Was bleibt, sind die Schlangen vor den Tankstellen, die oft viele Kilometer lang sind. In der Hoffnung, doch noch ein paar Liter Benzin zu bekommen, schlafen viele Menschen sogar im Auto, um ihre Warteposition nicht aufgeben zu müssen und um aufzupassen, dass sich niemand vordrängelt.

Doch die Wut wächst mit jedem Tag, ganz gleich ob in der Hauptstadt Abuja oder der Wirtschaftsmetropole Lagos; die allermeisten Menschen in Nigeria sind Pendler. Zur Arbeit beispielsweise fahren sie entweder selbst oder in einem anderen Privatwagen mit und zahlen dem Besitzer dafür einen vorher ausgehandelten Preis.

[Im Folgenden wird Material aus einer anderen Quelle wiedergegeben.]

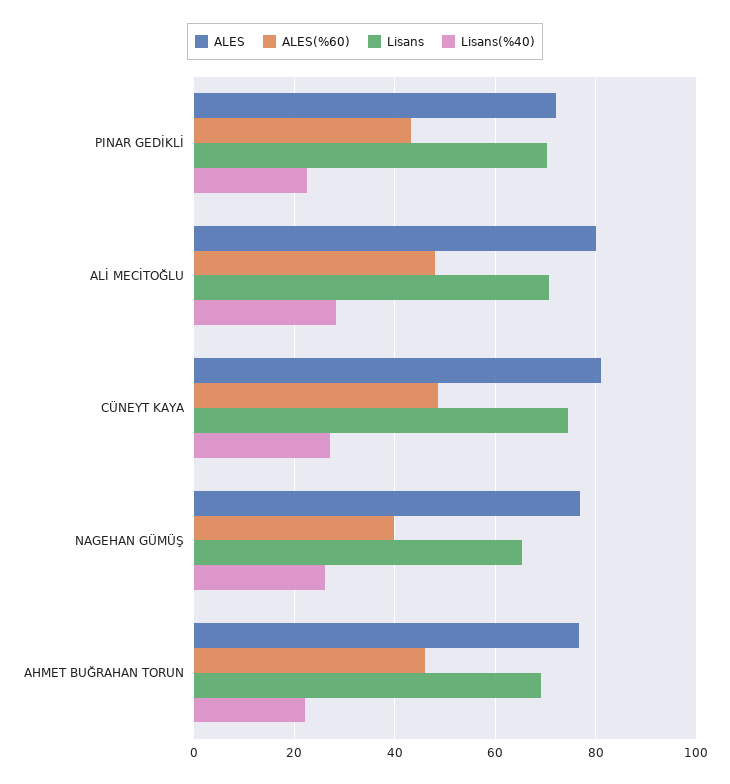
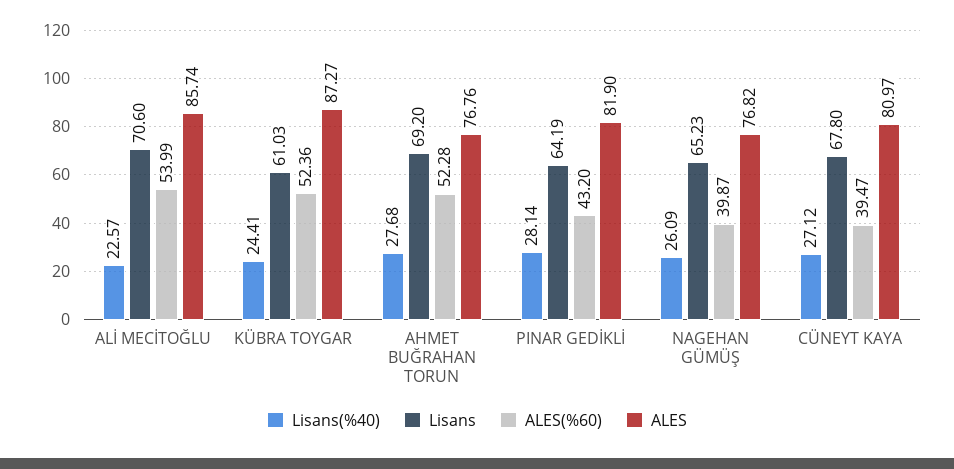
ALES, PINAR GEDİKLİ: 72 -> 81.9
Lisans, PINAR GEDİKLİ: 70 -> 64.19
Lisans(%40), PINAR GEDİKLİ: 22 -> 28.14
ALES, ALİ MECİTOĞLU: 80 -> 85.74
ALES(%60), ALİ MECİTOĞLU: 48 -> 53.99
Lisans(%40), ALİ MECİTOĞLU: 28 -> 22.57
ALES(%60), CÜNEYT KAYA: 48 -> 39.47
Lisans, CÜNEYT KAYA: 74 -> 67.8
ALES(%60), AHMET BUĞRAHAN TORUN: 46 -> 52.28
Lisans(%40), AHMET BUĞRAHAN TORUN: 22 -> 27.68
Lisans(%40), KÜBRA TOYGAR: none -> 24.41
Lisans, KÜBRA TOYGAR: none -> 61.03
ALES(%60), KÜBRA TOYGAR: none -> 52.36
ALES, KÜBRA TOYGAR: none -> 87.27

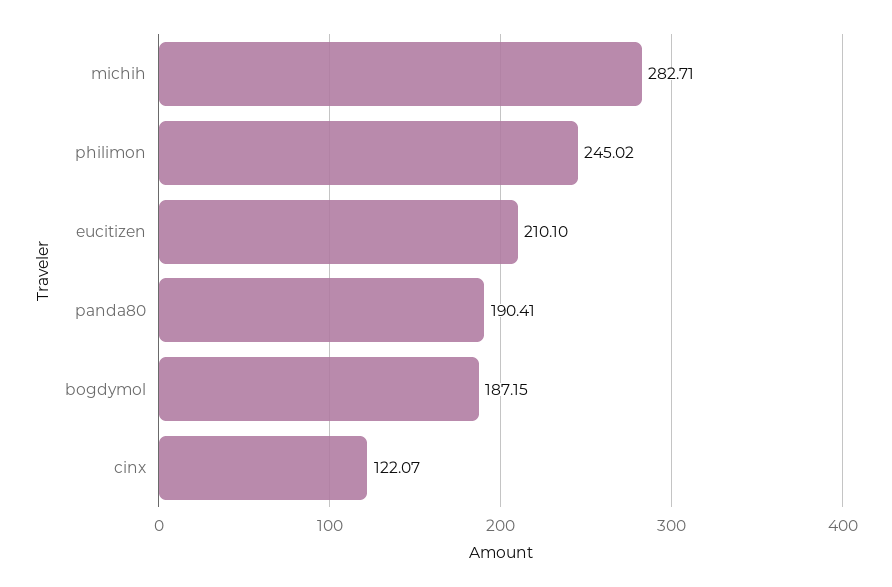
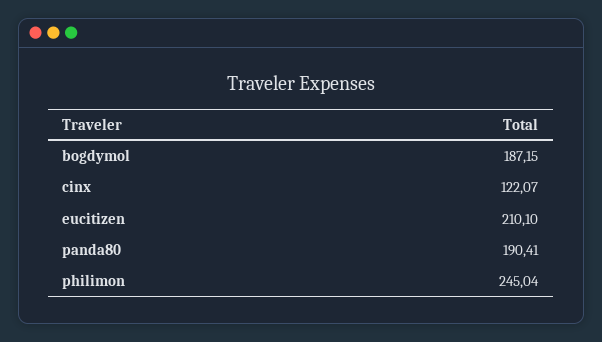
michih: 282.71 -> none
philimon: 245.02 -> 245.04

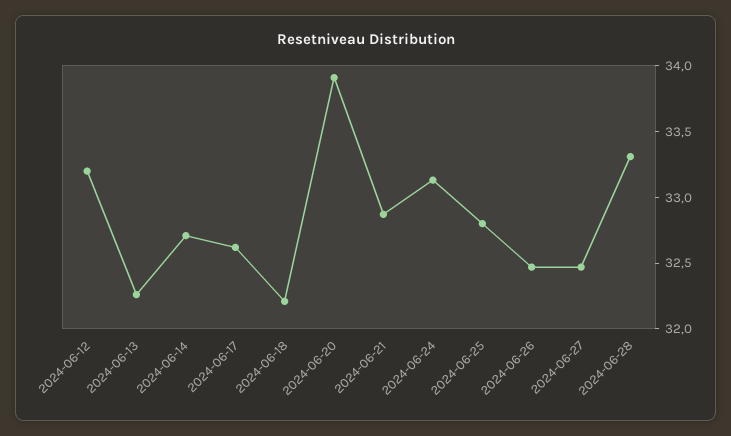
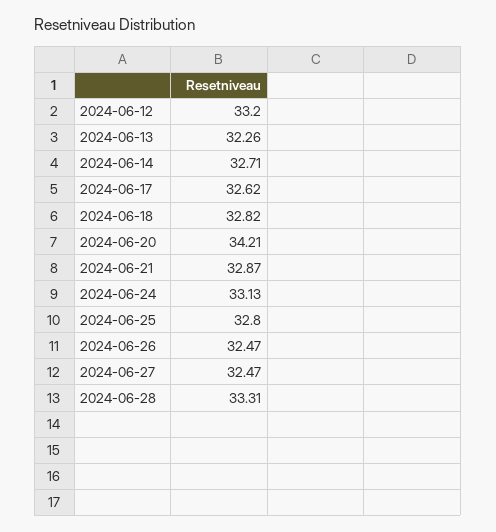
2024-06-18: 32.2 -> 32.82
2024-06-20: 33.9 -> 34.21

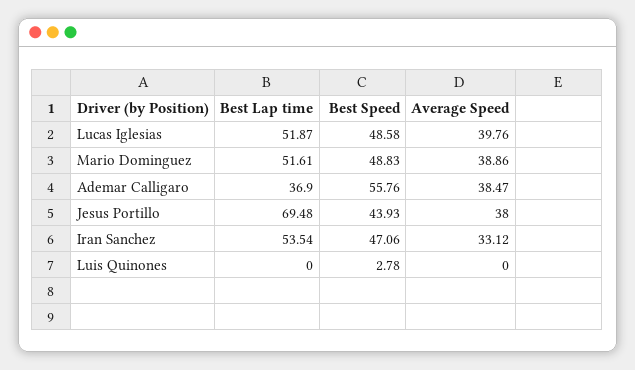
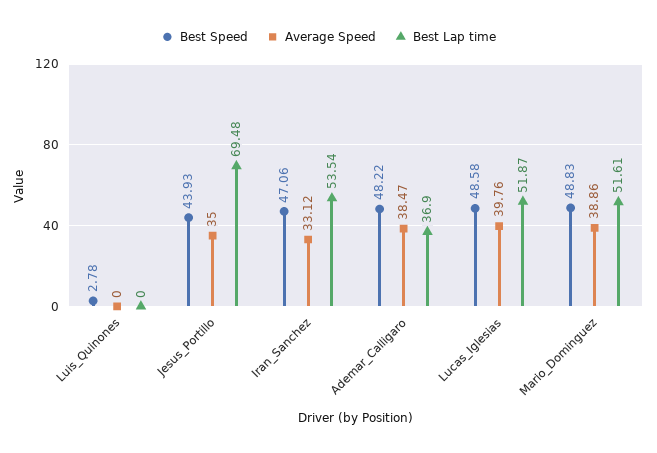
Best Speed, Ademar Calligaro: 55.76 -> 48.22
Average Speed, Jesus Portillo: 38 -> 35

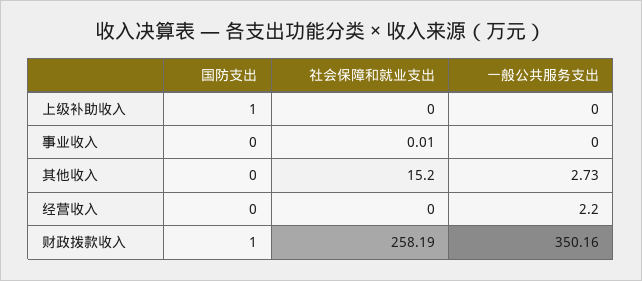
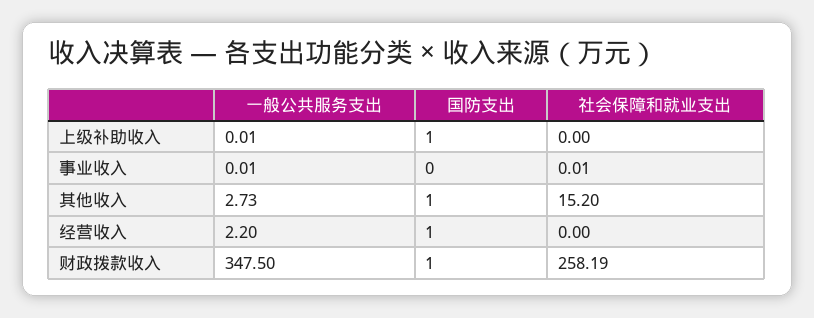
一般公共服务支出, 上级补助收入: 0 -> 0.01
一般公共服务支出, 事业收入: 0 -> 0.01
国防支出, 其他收入: 0 -> 1
国防支出, 经营收入: 0 -> 1
一般公共服务支出, 财政拨款收入: 350.16 -> 347.5

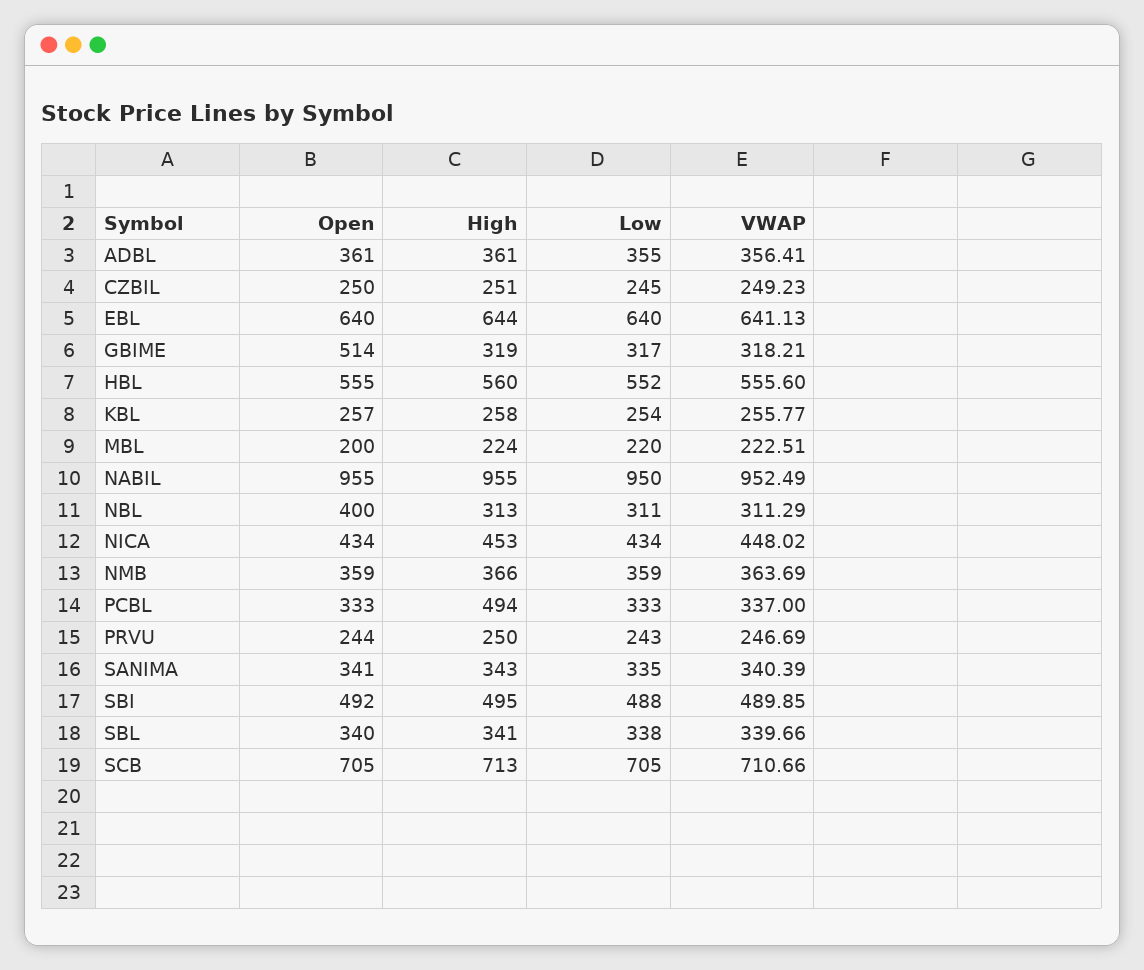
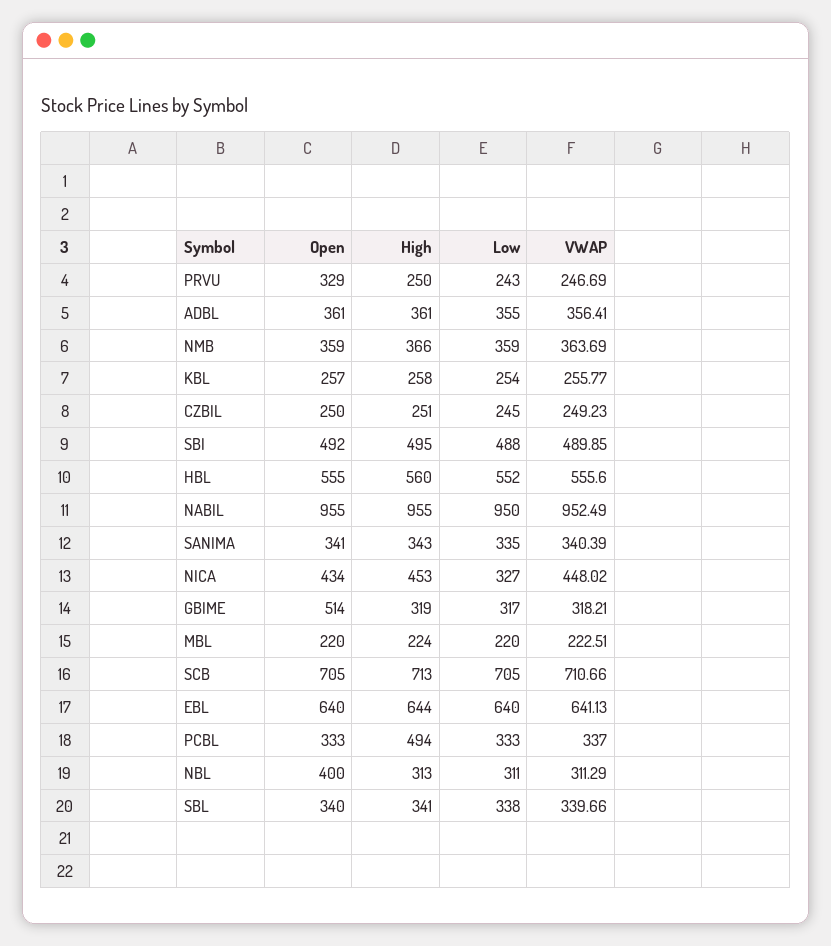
Open, MBL: 200 -> 220
Low, NICA: 434 -> 327
Open, PRVU: 244 -> 329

Und die täglichen Wege sind lang: Aufgrund der hohen Mieten in den Zentren sind viele Menschen in den letzten Jahren immer stärker in Vororte gedrängt worden und verbringen täglich viele Stunden auf vollgestopften Straßen. Einen öffentlichen Personennahverkehr gibt es nicht. Selbst wenn sofort mit dem Ausbau begonnen würde, würde es vermutlich viele Jahre dauern, bis er auch funktioniert.

Darüber wird zwar ab und zu gesprochen. In Lagos gibt es beispielsweise seit ein paar Jahren große, rote Busse und zusätzliche Busspuren. Priorität hat das Thema allerdings nicht. Denn Benzin ist das Einzige, was in Nigeria günstig ist, weil es staatlich subventioniert wird. Der offizielle Preis liegt bei 87 Naira (knapp 40 Euro-Cent), hat sich aber mittlerweile verdoppelt, wenn es denn überhaupt noch Benzin gibt.

Dabei soll NNPC, Nigerias staatliches Mineralölunternehmen, nun gesagt haben, man hätte weiterhin 1,2 Milliarden Liter Benzin in Depots, berichten nigerianische Zeitungen am Freitag. Gesehen hat davon aber bisher noch niemand etwas. Deshalb heißt es in Westafrika weiter: Geduldig auf die Tankfüllung warten.